El recuerdo sería anécdota si no fuera porque, en realidad, lo que decía Juan Carlos resumía con especial acierto la mirada interior que creo que hace de sí mismo el Xixón Sound y que a mi juicio está íntimamente ligada a nuestra identidad como asturianos: ese derrotismo que con desdén y humor nos hace echarnos por tierra a nosotros mismos antes de que lo hagan los demás y que nos impide festejar con todo el corazón. Y así nos encontramos ante un movimiento cultural que lejos de sacarse lustre o saberse rentabilizar como hicieron La Movida Madrileña o el Donosti Sound, se niega a sí mismo y se resta valor.

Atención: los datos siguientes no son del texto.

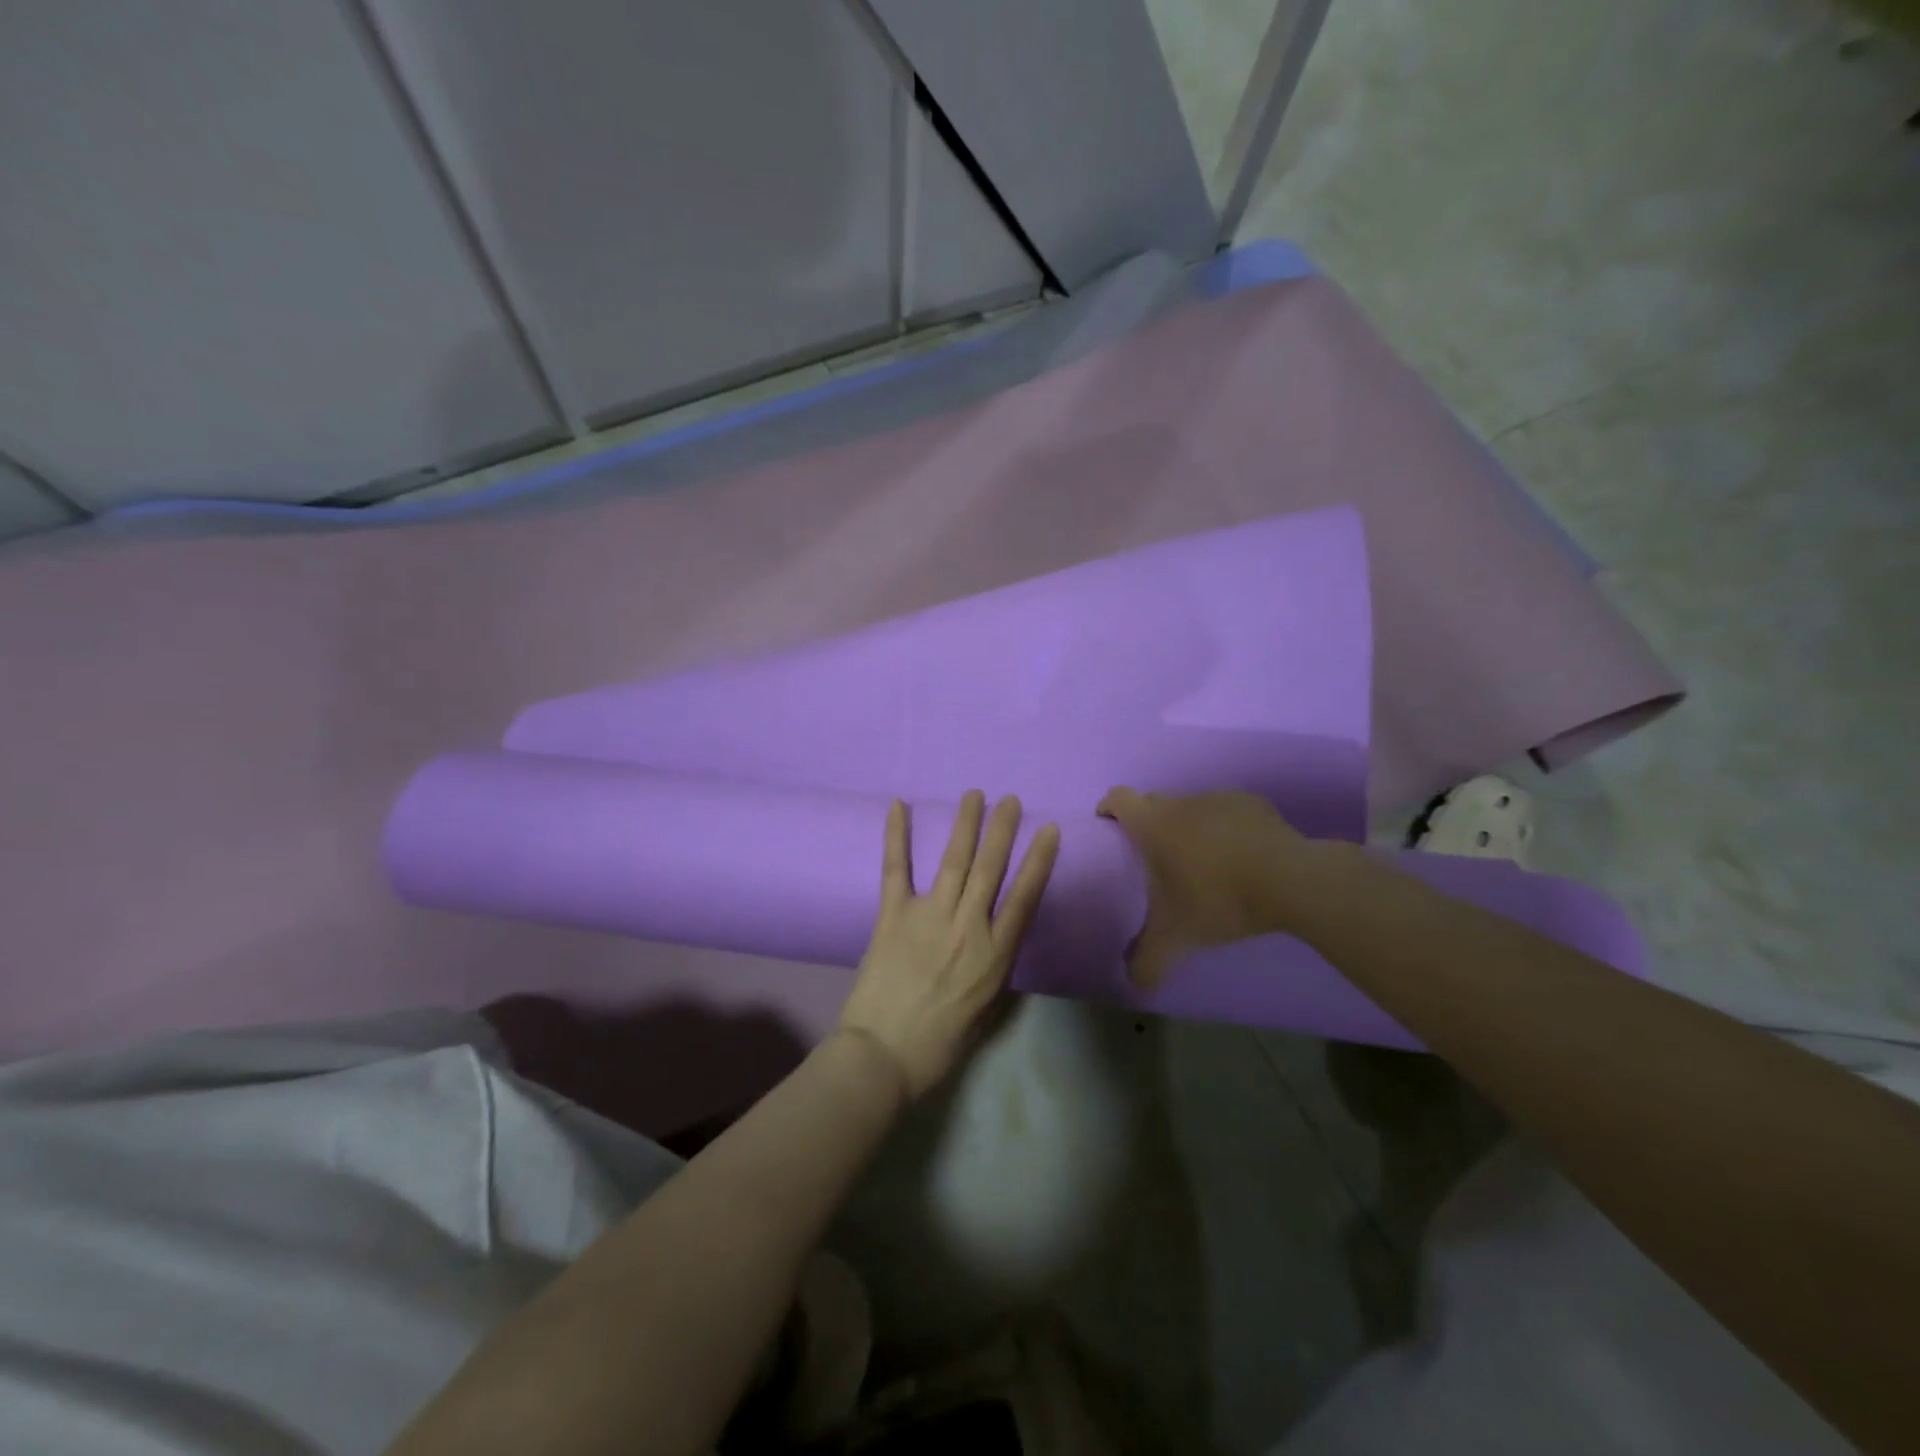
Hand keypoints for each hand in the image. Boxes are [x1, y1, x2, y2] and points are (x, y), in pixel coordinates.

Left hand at [839, 791, 1059, 1098]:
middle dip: (1003, 831)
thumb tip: (996, 942)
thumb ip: (993, 970)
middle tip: (1011, 800)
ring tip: (975, 796)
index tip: (1049, 830)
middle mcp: (967, 926)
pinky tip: (899, 805)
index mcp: (994, 955)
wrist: (883, 1056)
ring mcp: (929, 916)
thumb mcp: (985, 1010)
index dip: (1039, 860)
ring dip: (965, 825)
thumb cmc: (939, 1043)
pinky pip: (896, 869)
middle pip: (990, 869)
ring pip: (954, 861)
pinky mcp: (893, 915)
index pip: (1024, 896)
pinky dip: (896, 836)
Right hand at [1096, 787, 1329, 988]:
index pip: (1118, 798)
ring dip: (1189, 826)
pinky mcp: (1253, 803)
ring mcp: (1219, 798)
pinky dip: (1225, 828)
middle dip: (1149, 822)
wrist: (1290, 881)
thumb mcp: (1177, 939)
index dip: (1109, 808)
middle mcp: (1182, 803)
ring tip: (1202, 861)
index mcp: (1153, 825)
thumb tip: (1133, 982)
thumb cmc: (1219, 900)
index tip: (1109, 825)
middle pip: (1153, 802)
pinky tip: (1239, 856)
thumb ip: (1147, 961)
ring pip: (1192, 806)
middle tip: (1155, 856)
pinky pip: (1227, 812)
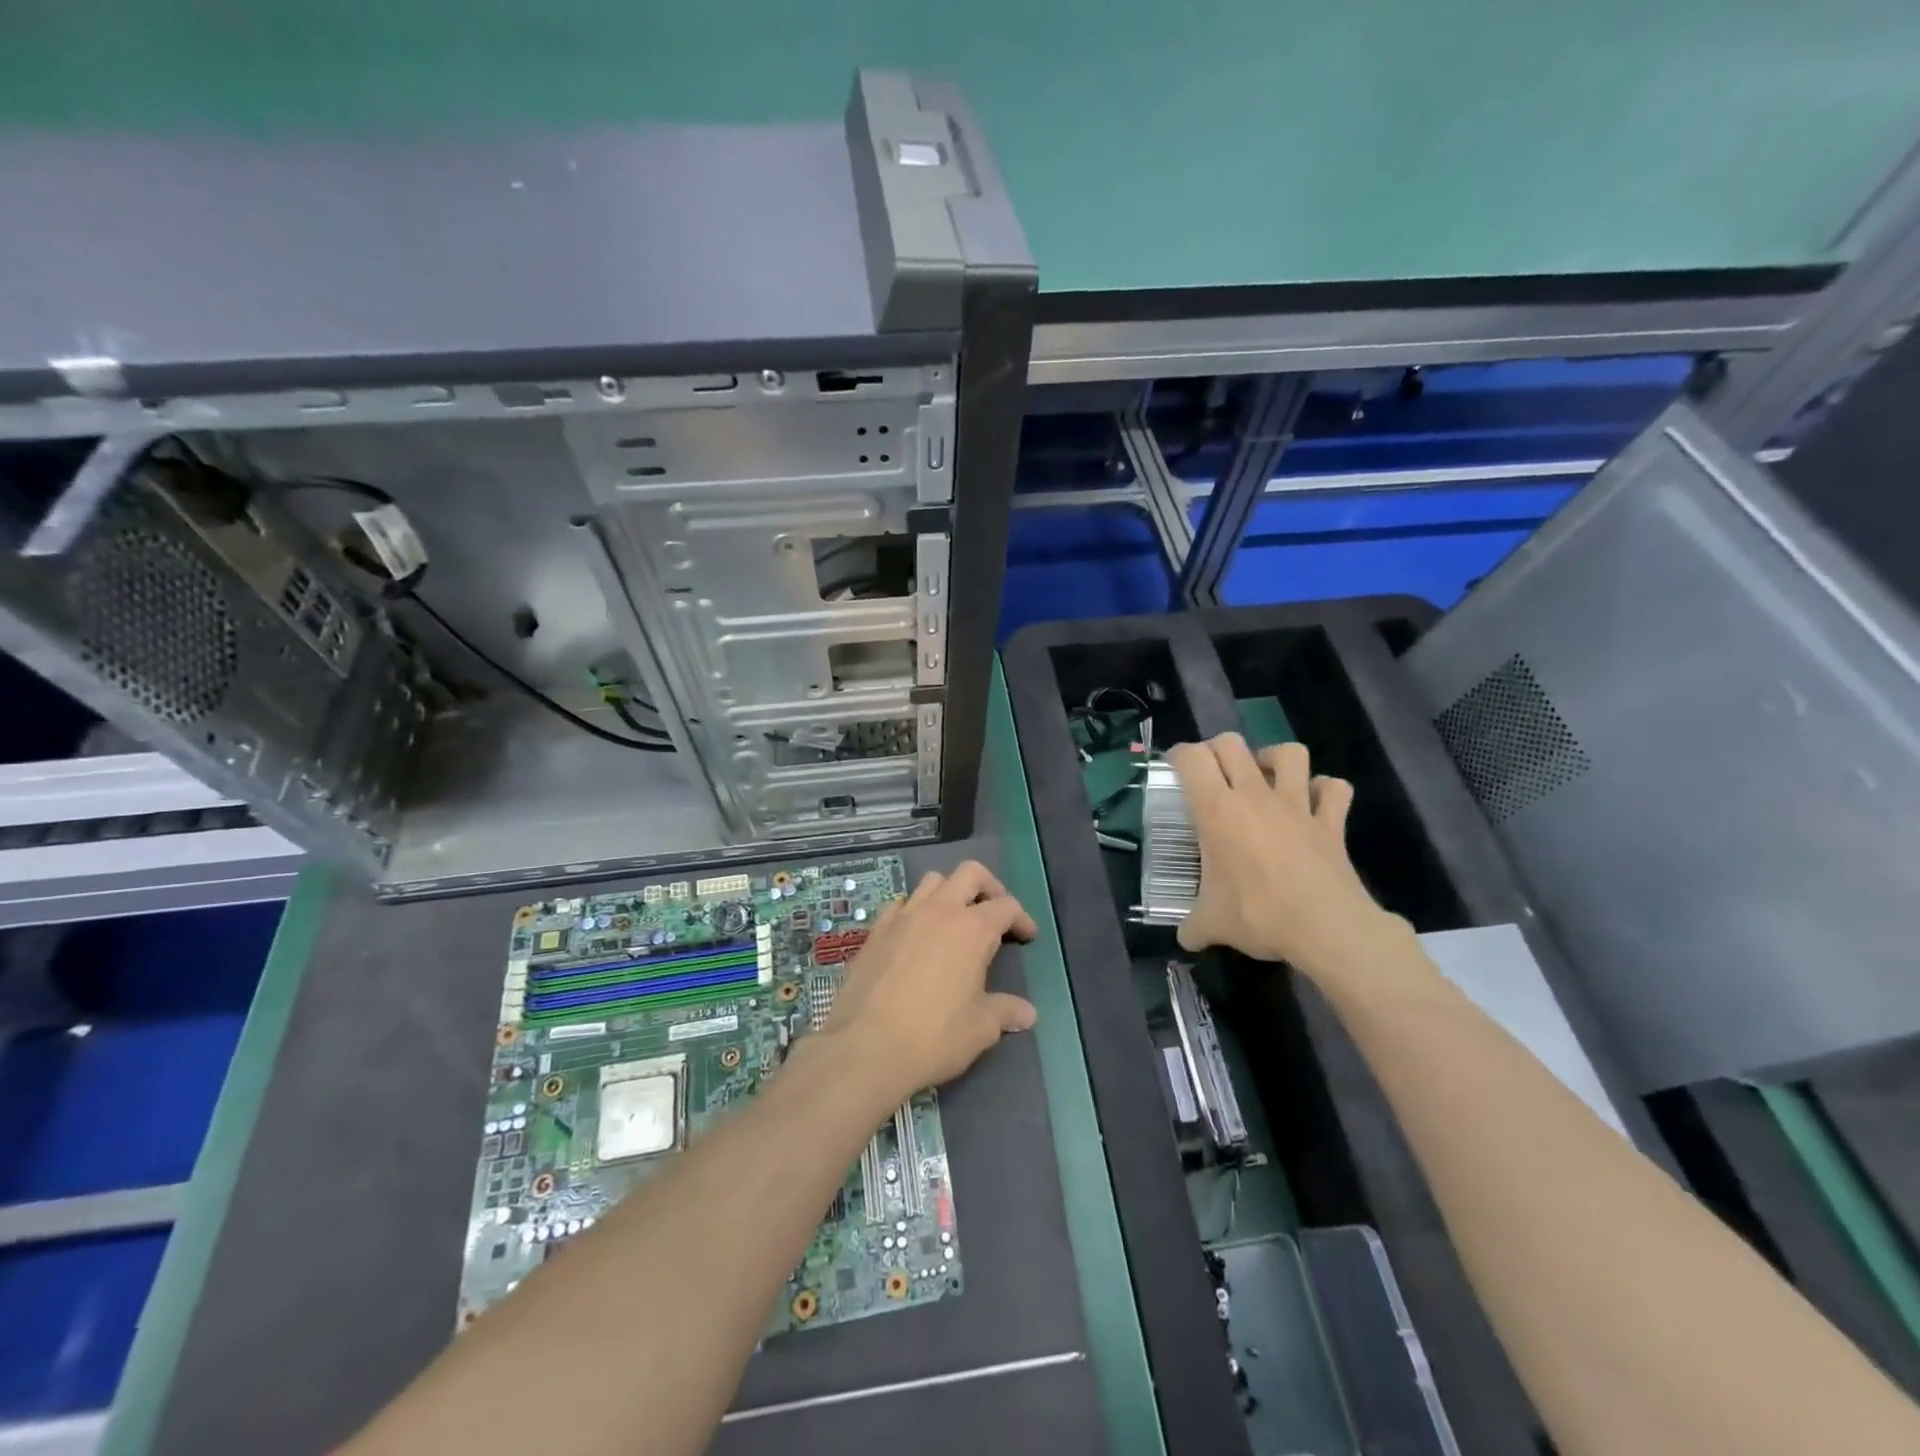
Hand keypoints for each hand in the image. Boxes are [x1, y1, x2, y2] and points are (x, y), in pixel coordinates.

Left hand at [819, 861, 1037, 1108]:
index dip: (1022, 919)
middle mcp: (940, 910)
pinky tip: (914, 934)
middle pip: (970, 873)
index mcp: (973, 929)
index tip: (1027, 937)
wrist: (866, 1046)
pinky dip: (913, 910)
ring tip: (954, 920)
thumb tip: (1028, 1014)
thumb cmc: (934, 1036)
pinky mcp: (876, 930)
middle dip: (989, 887)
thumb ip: (1005, 1012)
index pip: (1007, 906)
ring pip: (932, 881)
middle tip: (994, 914)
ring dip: (949, 892)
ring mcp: (904, 916)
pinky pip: (899, 904)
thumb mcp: (981, 1029)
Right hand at [1166, 734, 1405, 976]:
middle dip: (1217, 750)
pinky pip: (1334, 789)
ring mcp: (1298, 805)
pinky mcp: (1332, 821)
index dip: (1178, 756)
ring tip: (1264, 777)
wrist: (1326, 928)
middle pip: (1232, 743)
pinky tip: (1312, 803)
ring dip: (1274, 758)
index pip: (1192, 759)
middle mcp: (1255, 795)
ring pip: (1290, 753)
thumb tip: (1185, 937)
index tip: (1174, 771)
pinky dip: (1323, 790)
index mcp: (1217, 810)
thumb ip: (1193, 926)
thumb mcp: (1212, 924)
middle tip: (1211, 775)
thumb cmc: (1258, 915)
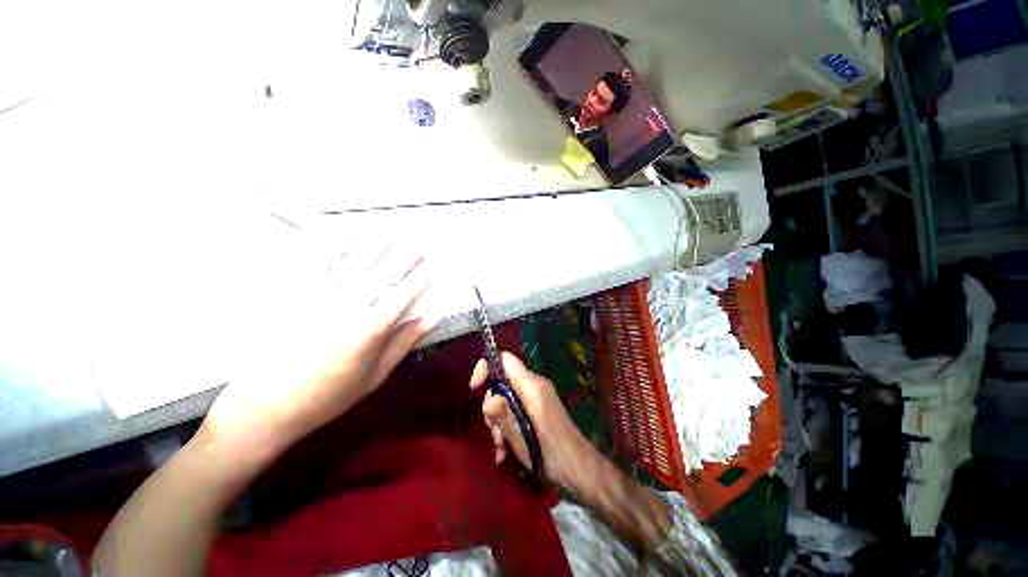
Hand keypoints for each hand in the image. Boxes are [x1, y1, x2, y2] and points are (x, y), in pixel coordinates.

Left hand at [200, 241, 433, 460]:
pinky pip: (313, 264)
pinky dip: (330, 245)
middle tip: (416, 241)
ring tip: (388, 230)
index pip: (403, 295)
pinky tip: (342, 234)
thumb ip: (402, 344)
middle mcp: (348, 307)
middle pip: (382, 273)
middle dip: (403, 255)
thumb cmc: (327, 396)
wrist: (265, 407)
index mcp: (370, 330)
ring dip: (374, 244)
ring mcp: (318, 298)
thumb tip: (430, 319)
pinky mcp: (292, 295)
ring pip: (352, 262)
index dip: (420, 278)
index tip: (431, 265)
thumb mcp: (374, 377)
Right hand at [470, 352, 599, 492]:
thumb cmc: (551, 453)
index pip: (505, 359)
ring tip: (502, 447)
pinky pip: (516, 409)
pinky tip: (506, 452)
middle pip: (502, 382)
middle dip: (492, 406)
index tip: (474, 388)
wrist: (580, 470)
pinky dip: (508, 426)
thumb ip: (503, 415)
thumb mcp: (522, 437)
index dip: (486, 367)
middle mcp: (534, 385)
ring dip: (499, 422)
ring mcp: (537, 397)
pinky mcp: (539, 409)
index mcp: (531, 385)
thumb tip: (488, 400)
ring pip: (507, 398)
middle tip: (495, 433)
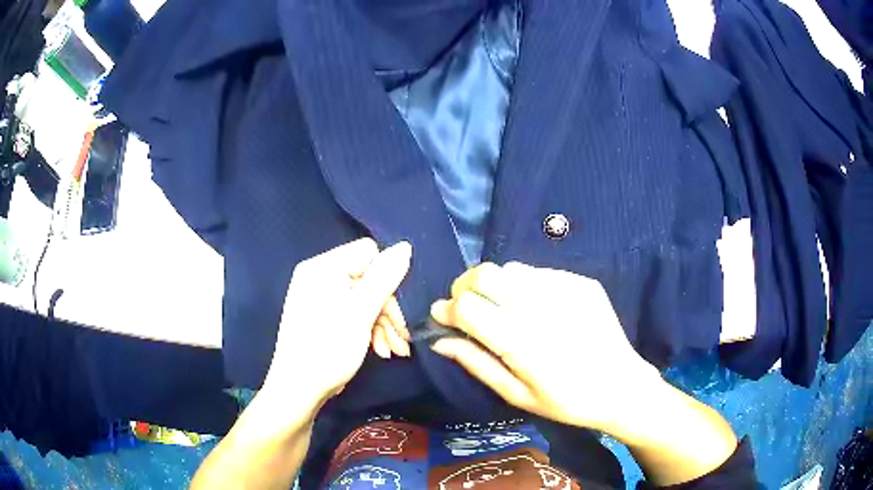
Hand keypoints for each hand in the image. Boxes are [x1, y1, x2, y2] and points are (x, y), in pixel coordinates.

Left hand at [262, 238, 411, 408]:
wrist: (298, 389)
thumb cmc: (328, 349)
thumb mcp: (361, 313)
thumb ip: (384, 279)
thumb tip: (405, 245)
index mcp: (323, 267)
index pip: (368, 253)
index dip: (387, 279)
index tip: (397, 310)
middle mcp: (319, 276)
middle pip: (368, 279)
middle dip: (388, 310)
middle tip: (402, 338)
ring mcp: (319, 296)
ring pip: (364, 299)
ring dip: (383, 324)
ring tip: (394, 350)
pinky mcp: (323, 315)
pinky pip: (352, 311)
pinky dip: (369, 329)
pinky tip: (380, 350)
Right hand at [430, 262, 662, 431]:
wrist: (621, 386)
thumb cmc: (566, 401)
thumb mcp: (516, 394)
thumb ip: (476, 363)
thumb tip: (439, 339)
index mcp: (520, 342)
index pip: (467, 306)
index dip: (448, 309)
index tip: (444, 318)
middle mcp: (540, 307)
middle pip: (484, 274)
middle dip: (465, 287)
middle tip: (469, 308)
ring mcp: (564, 289)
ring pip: (510, 269)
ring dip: (495, 285)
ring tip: (503, 308)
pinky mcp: (581, 282)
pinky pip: (539, 272)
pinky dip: (525, 285)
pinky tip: (536, 307)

Un menosprecio muy asturiano que solo pueden hacer de sí mismos los propios involucrados –no los demás–, y que también tiene algo de adolescente y esnob, de no querer pertenecer ni formar parte de lo general; el grandonismo como una postura al margen y superior. También, ojo, como búsqueda de la pureza y la autenticidad. La voz desde la derrota pero no desde la humildad. Ahí está el nexo común. ¿A qué sonaba Gijón? Pues a ese no querer sonar. A lo que daba la gana y ya está. Sin mucha más explicación. Con total libertad.
Sin embargo, sería injusto atribuirle solo a nuestra identidad asturiana esa manera de infravalorar nuestra propia producción artística. Igual de responsable es nuestro entorno en la forma que tenemos de vernos a nosotros mismos, que en la forma que tenemos de crear. Ahí, en las canciones, en la propuesta artística también está presente esta tierra húmeda que todo lo herrumbra y que a la vez parece sedienta. La tierra que llegó a promocionar el Gobierno del Principado con el Oso Yogui como si esto fuera el parque Nacional de Yellowstone. Esta tierra siempre al filo del feísmo que resiste medio salvaje y enormemente hermosa; incluso virgen en algunos parajes.
Esta tierra aislada y ensimismada siempre ha sido fecunda para la creación artística. La teatral, la literaria, la pictórica y por su puesto la musical que –no solo en los 90, pero en esa década con especial intensidad– ha dado grandes grupos musicales a la escena estatal, aunque ellos nunca lo hayan querido ni sabido reivindicar. Aunque a ellos les dé (y no les dé) igual.
Desde luego, para otra cosa no sé, pero para un documental sí que da.